EXERCISE TASK: Write the next part of the article about Esther Rantzen, picking up right after its last sentence.

TEXT EXTRACT:

## start

In it, Esther claimed that Desmond Wilcox's first wife, Patsy, blamed her for the failure of that marriage and carried her bitterness to her grave in 1999, despite Esther's efforts to smooth things over. Patsy's daughter, Cassie, launched a fierce counterattack in the Daily Mail, accusing Esther of stealing Desmond from her mother and invading the marital home.

Here, in her first interview since the serialisation began, Esther talks of the emotional effect of the row and attempts to mend the relationship . . .

HERE, in a studio deep in the bowels of the BBC's London headquarters, Esther Rantzen is the undisputed-queen.

Dressed immaculately in a Ronit Zilkha silk shirt and skirt, spindly kitten heels and expensive costume jewellery she holds court - surrounded by guests and crew of her afternoon programme, Esther.

## end

PROVIDED DATA:

## start

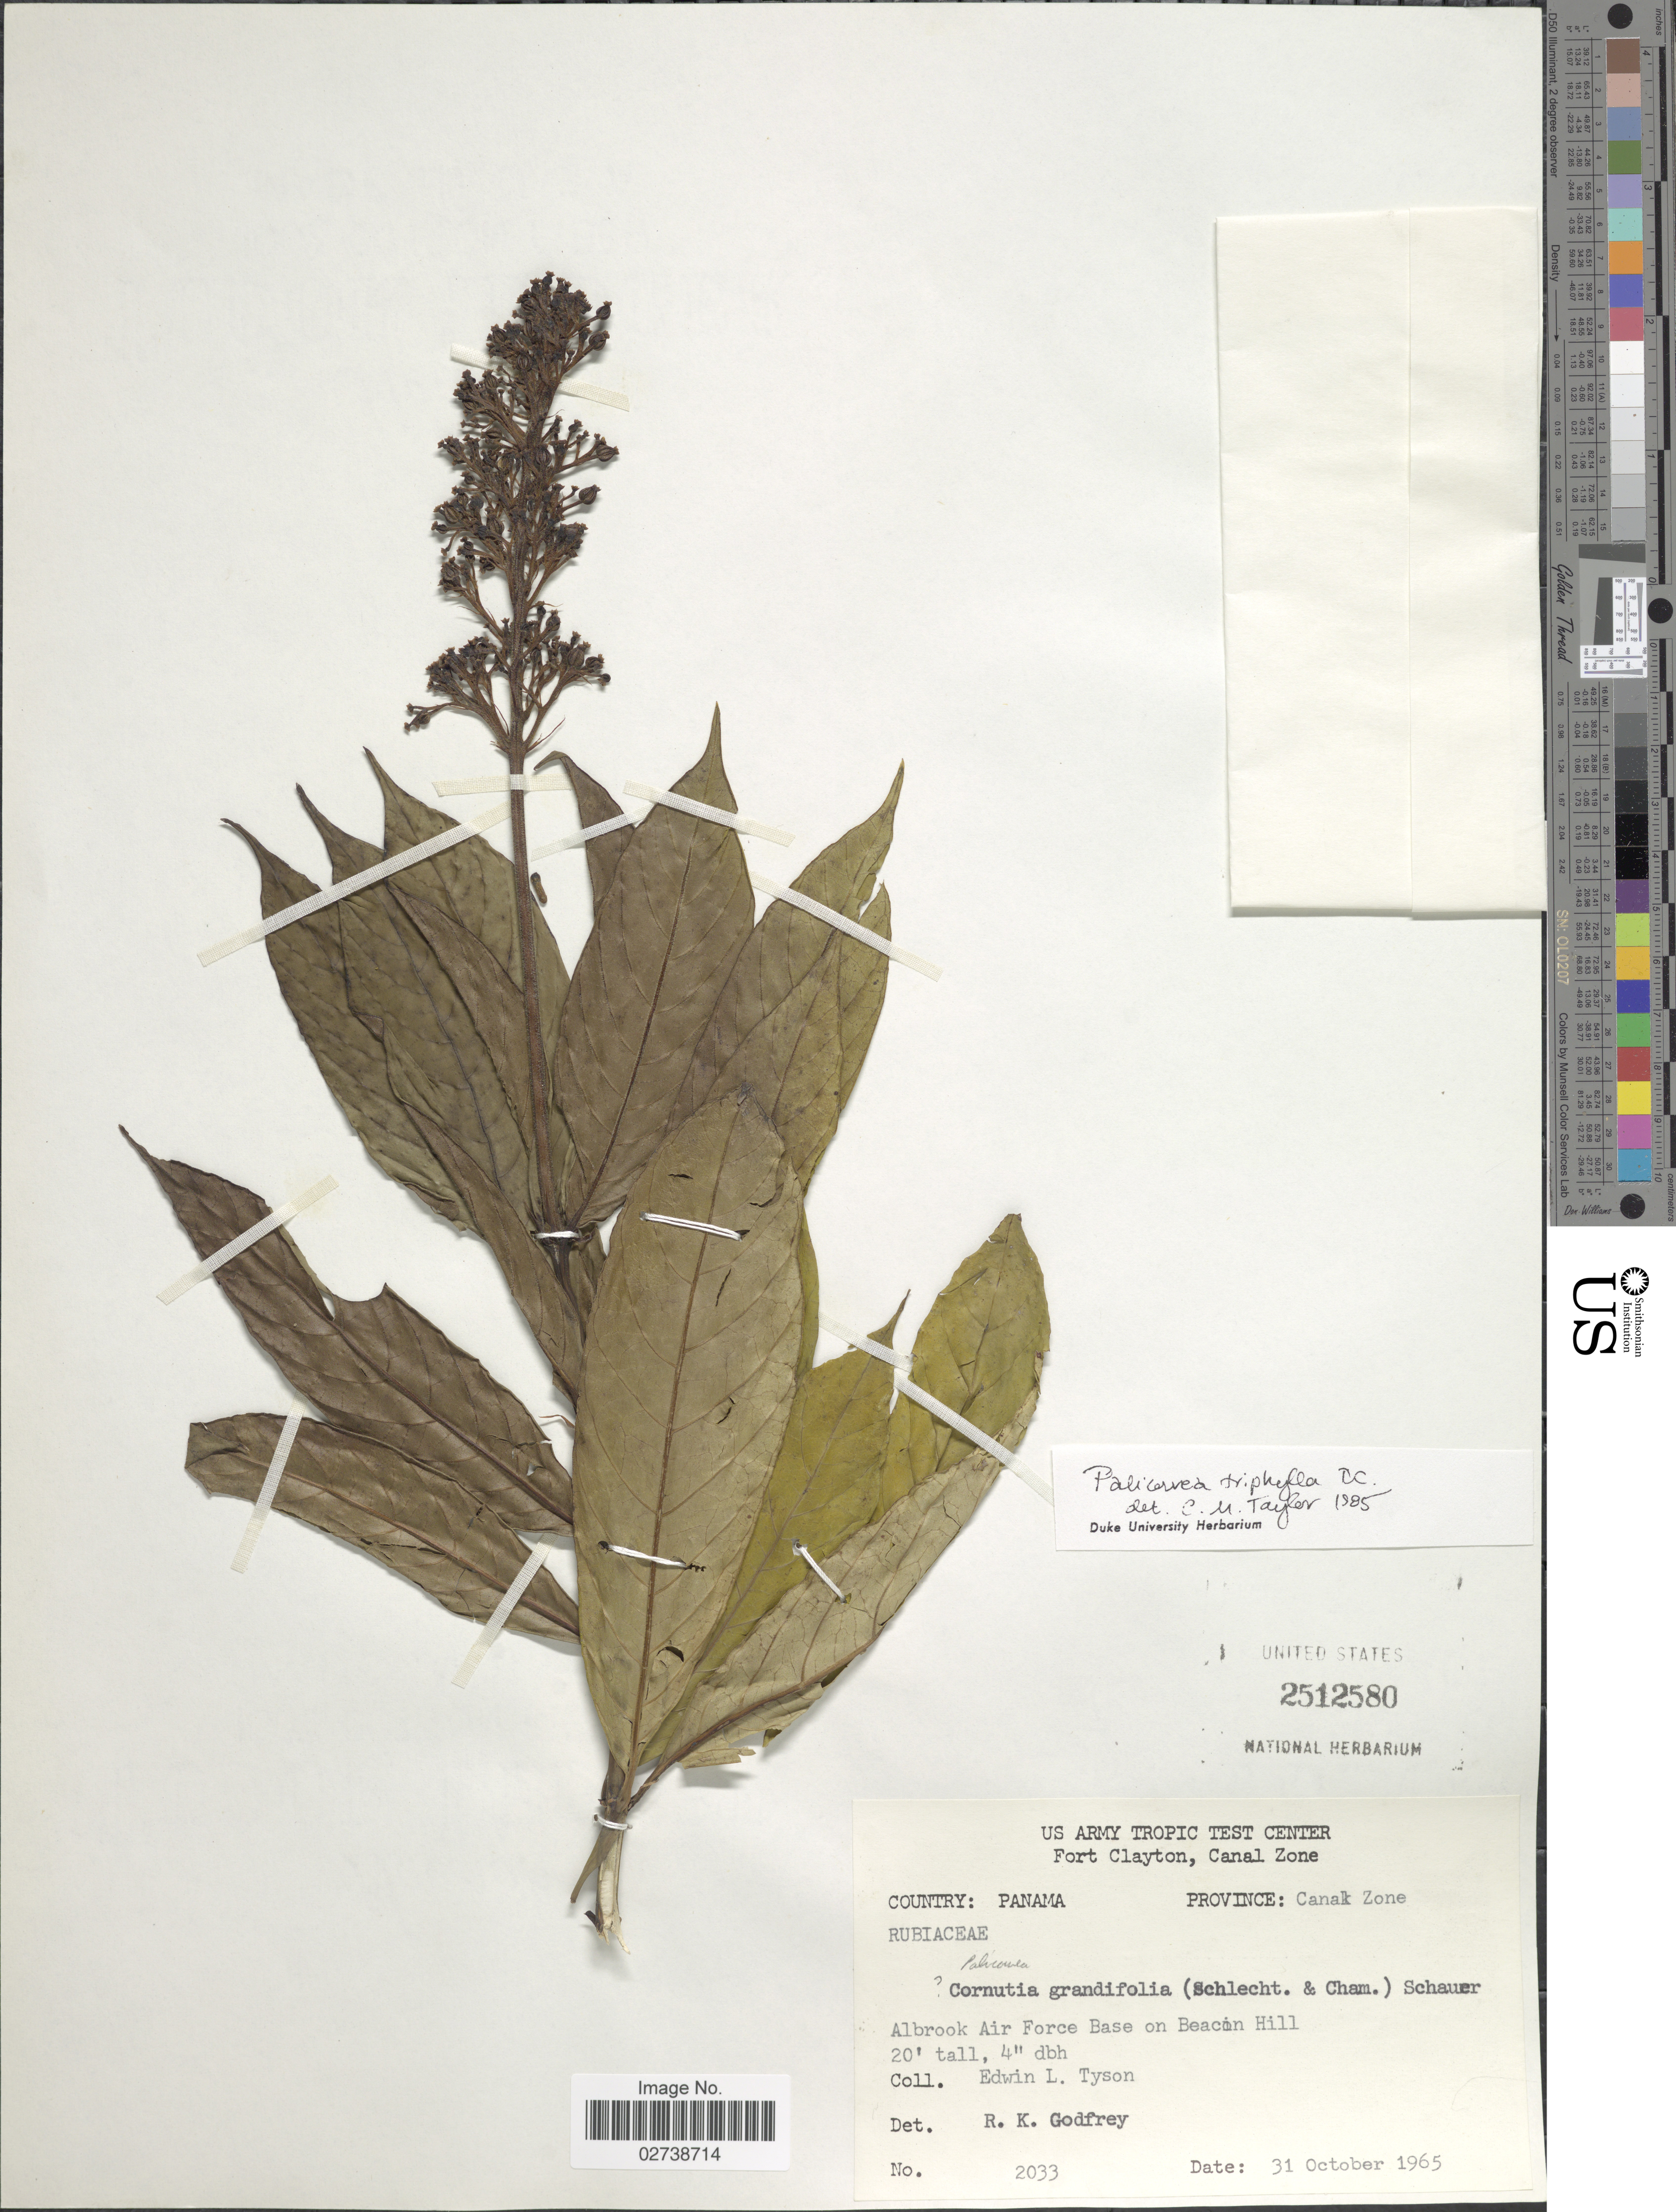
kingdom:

## end
## start

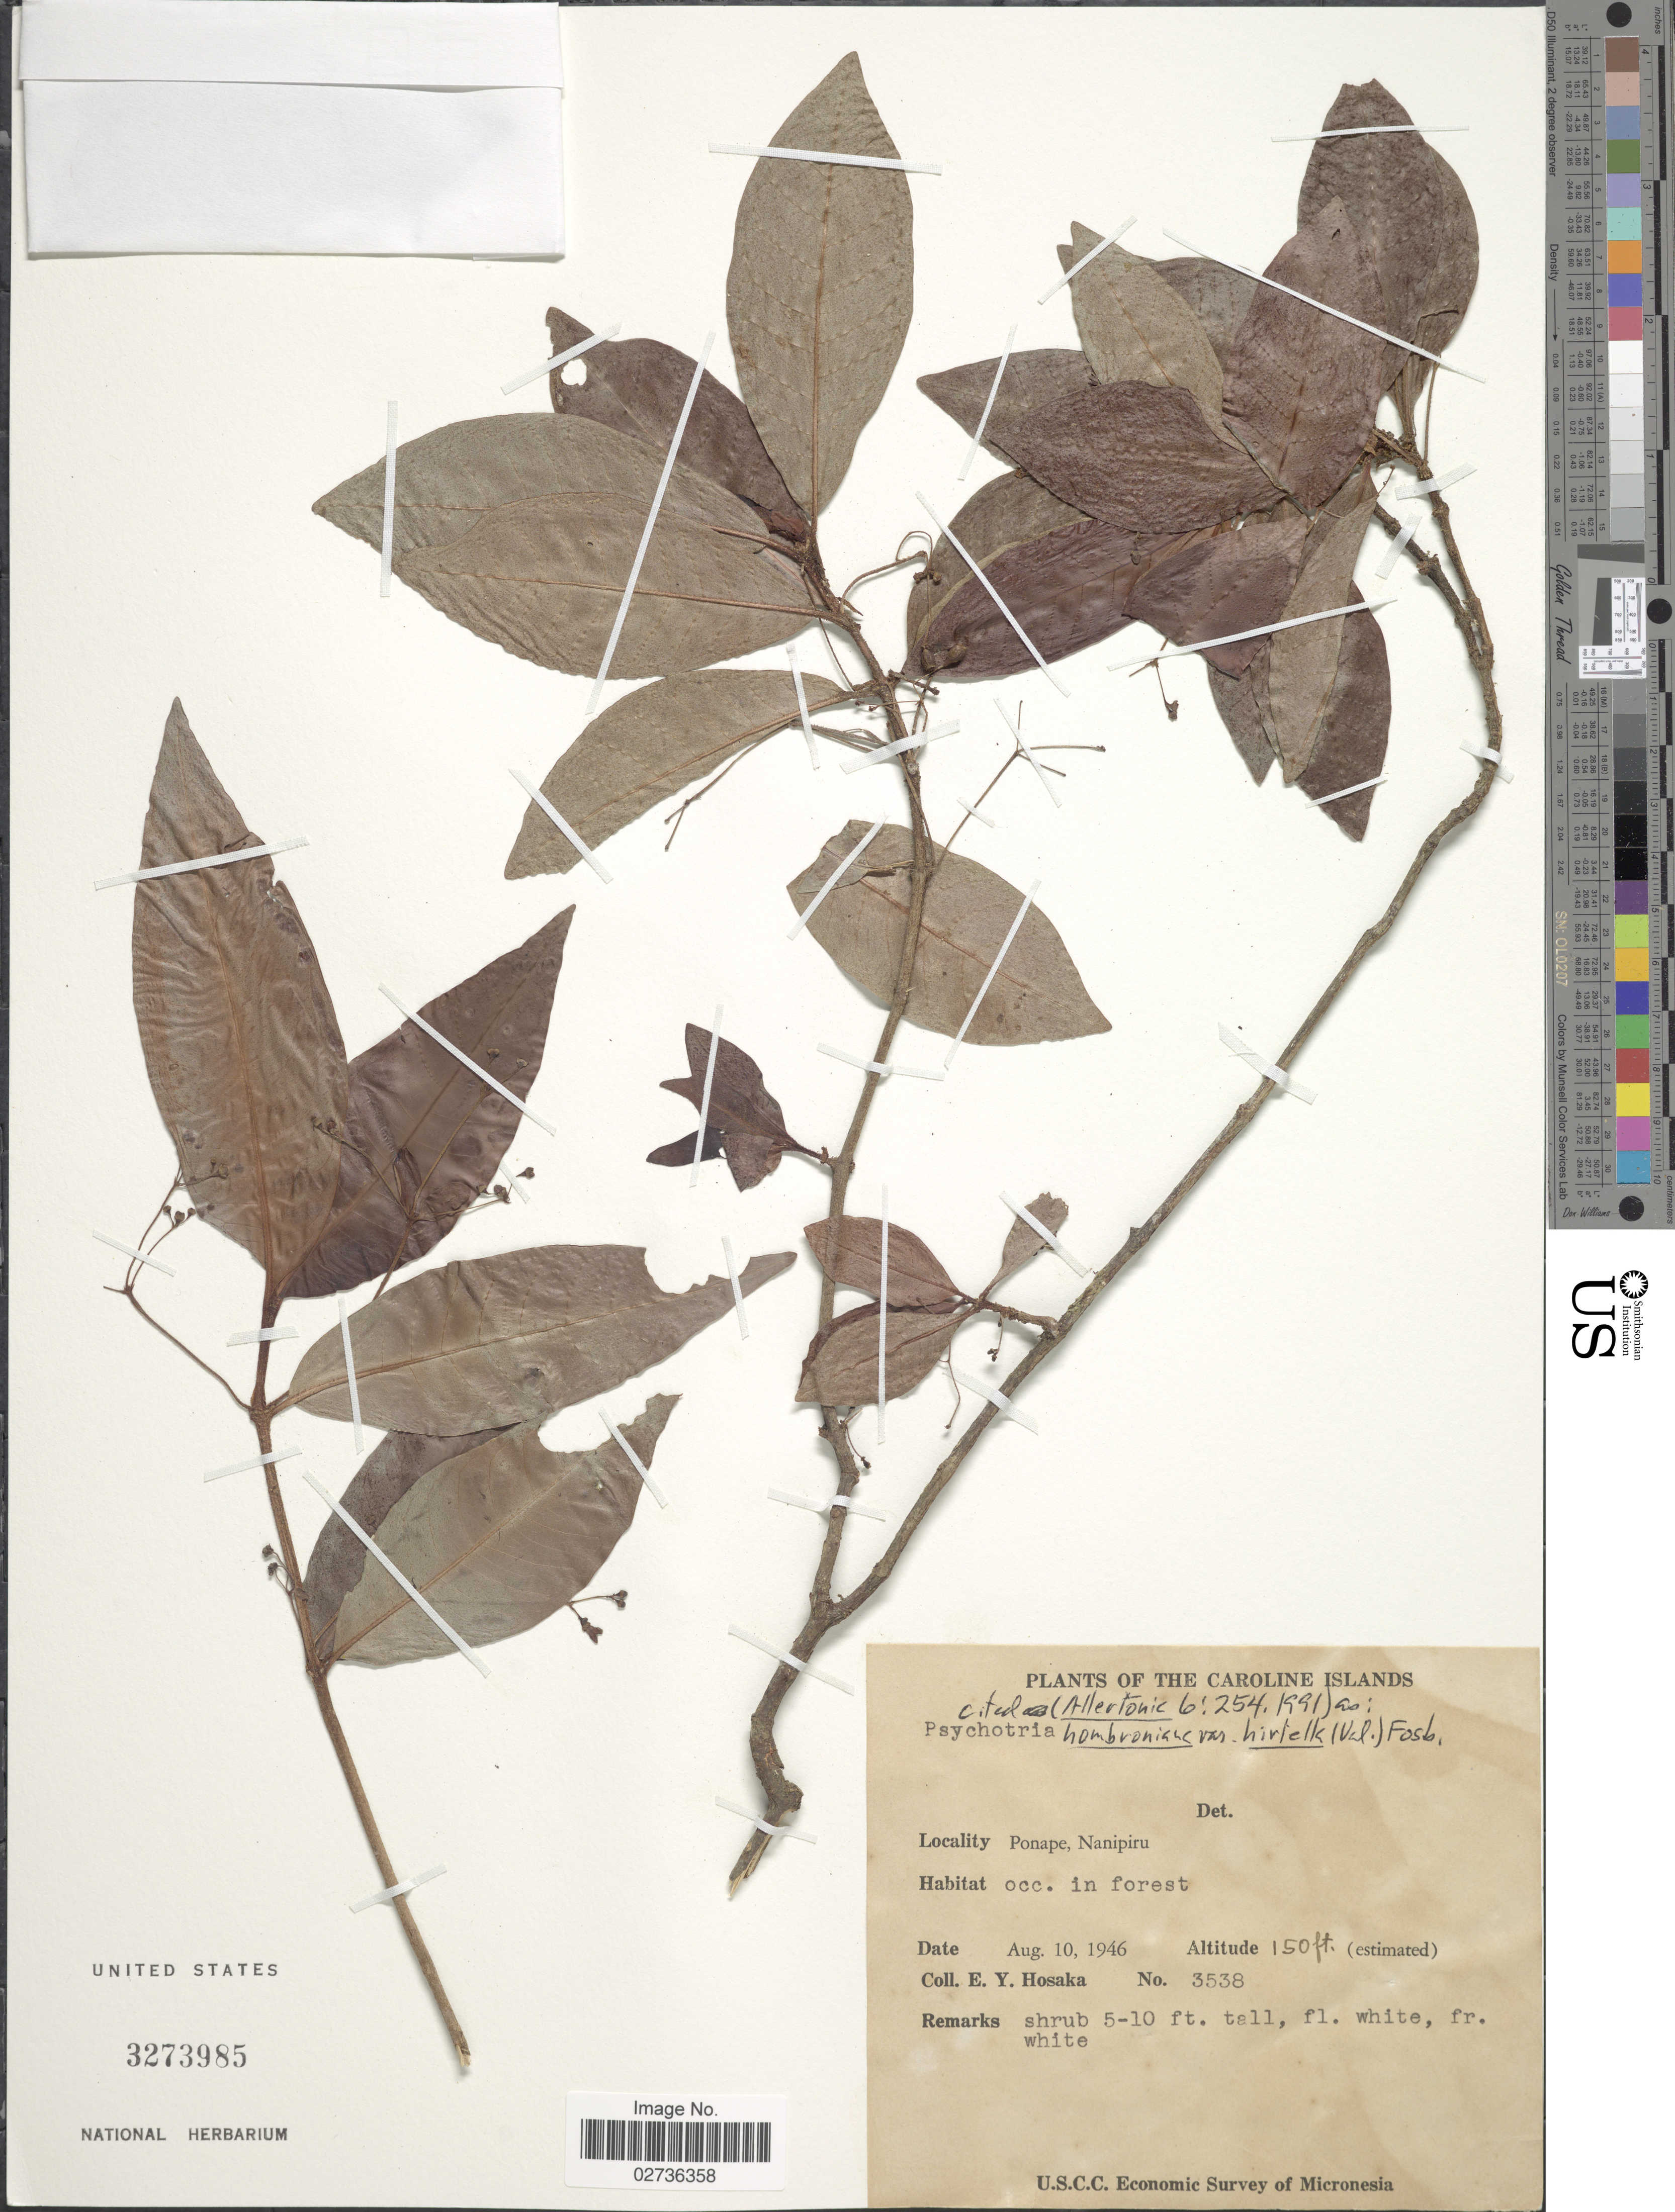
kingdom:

## end

RIGHT ANSWER:
Only someone who had been on another planet for the past two weeks would be unaware of the bitter family row into which Esther has been catapulted following the serialisation of her autobiography in The Mail on Sunday. She has been vilified by her stepdaughter and pilloried by newspaper columnists - even journalists she regards as friends have questioned the wisdom of her revelations about Patsy Wilcox, her late husband Desmond's first wife and a former friend who took to her grave an implacable resentment of the woman she believed had 'stolen' her husband.

Yet to watch Esther on her afternoon TV show, you'd never know it.

Even today, when the surprise guest, yachtswoman Ellen Mac-Arthur, arrives at the last minute on the back of a motorbike and a bomb alert causes chaos outside, Esther's show flows without a hitch. And afterwards she rides calmly home in

her BBC taxi to the 18th Century Hampstead house she shared with Desmond for eight years until he died in September. Esther is in charge of Esther and always has been . . . yet her stepdaughter's contention is that the control extends ruthlessly into other people's lives.

She is in her dressing-room after the show, speaking in slow, measured tones. But underneath, her voice is shaking. She admits the row, which has erupted into an all-out battle since the book was serialised, has shaken her.

The thin, shapely legs are crossed and the slender fingers laced tightly together as though it is an effort to rein back those well-defended feelings.

'It's very distressing,' she admits.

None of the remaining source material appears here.